Notice: The reproducibility variables underlying each score are classified using an automated LLM-based pipeline, validated against a manually labeled dataset. LLM-based classification introduces uncertainty and potential bias; scores should be interpreted as estimates. Full accuracy metrics and methodology are described in [1].

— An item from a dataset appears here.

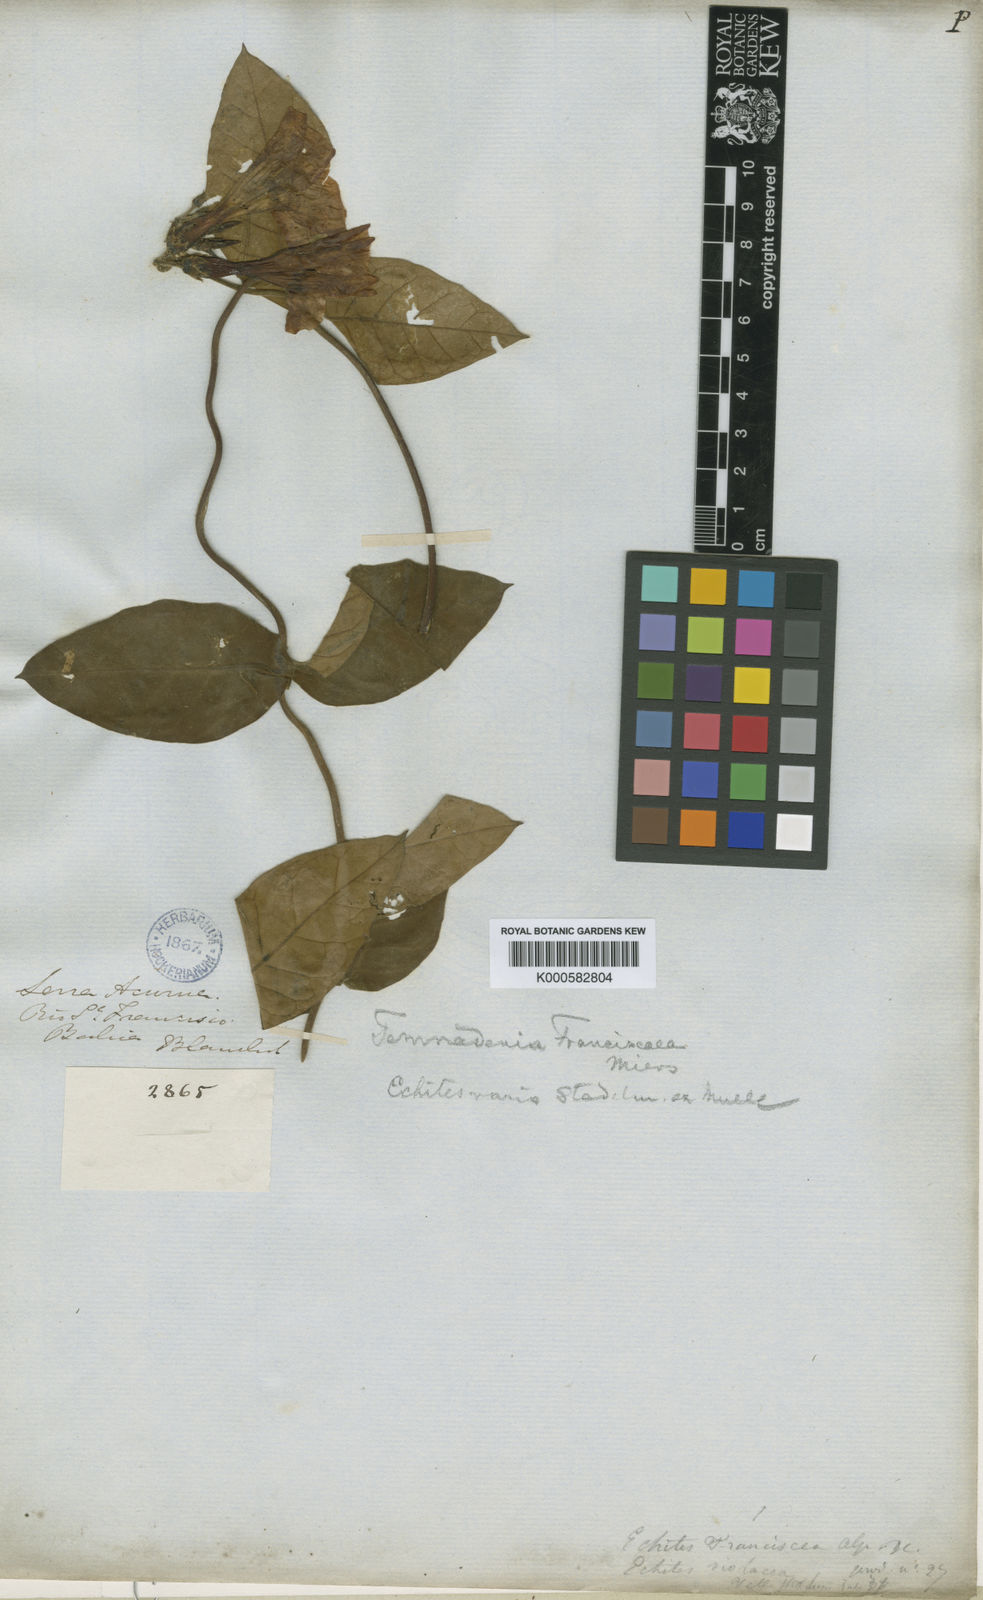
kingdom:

Gaussian Mixture Models with Rare Events

Authors: Xuetong Li, Jing Zhou, Hansheng Wang

JMLR 2024 | Venue PDF | LLM Run Details

Reproducibility Variable Result LLM Response
Research Type Experimental The finite sample performance of the proposed method is illustrated by both simulation studies and a real-world dataset of Swedish traffic signs. Extensive simulation studies are presented in this paper to demonstrate the numerical convergence properties of these two algorithms.
Researcher Affiliation Academia Xuetong Li EMAIL Guanghua School of Management Peking University Beijing, China Jing Zhou EMAIL Center for Applied Statistics, School of Statistics Renmin University of China Beijing, China Hansheng Wang EMAIL Guanghua School of Management Peking University Beijing, China
Pseudocode No The paper describes iterative algorithms for EM and MEM using mathematical formulas and prose in sections 2.2 and 3.2, but does not present them in structured pseudocode or algorithm blocks.
Open Source Code No The paper does not provide any explicit statement about the release of source code for the methodology described, nor does it include a link to a code repository.
Open Datasets Yes The dataset used here is the Swedish Traffic Signs (STS) dataset (Larsson and Felsberg, 2011; Larsson et al., 2011), which can be publicly obtained from https://www.cvl.isy.liu.se/research/datasets/traffic-signs-dataset/.
Dataset Splits Yes In the first part, the labels of the samples are treated as if they were missing. The second part is treated as if the labels of the samples were observed. Thereafter, the MEM algorithm can be applied to the training data. For a comprehensive evaluation, six different labeled percentages (i.e., m/(N + m) 100%) are evaluated. They are, respectively, 0%, 5%, 25%, 50%, 75% and 100%. and we randomly partition all labeled data into two parts. The first part contains about 80% of the whole data for training. The remaining 20% part is used for testing.
Hardware Specification No The paper does not provide specific details about the hardware (e.g., CPU, GPU models, memory) used to run the experiments, only mentioning the use of a pretrained VGG16 model.
Software Dependencies No The paper mentions applying a pretrained VGG16 model but does not specify any software frameworks, libraries, or their version numbers used in the implementation or for running experiments.
Experiment Setup Yes To evaluate the rare events effect, a total of five different response probabilities are considered. They are 50%, 20%, 10%, 1%, 0.1%, respectively. ... six different percentages of labeled data (i.e., m/(N + m) 100%) are evaluated. They are 0%, 1%, 5%, 10%, 25%, 50%, respectively. ... The experiment is randomly replicated for D = 500 times. and For a comprehensive evaluation, six different labeled percentages (i.e., m/(N + m) 100%) are evaluated. They are, respectively, 0%, 5%, 25%, 50%, 75% and 100%. For a reliable evaluation, the experiment is randomly replicated for D = 20 times.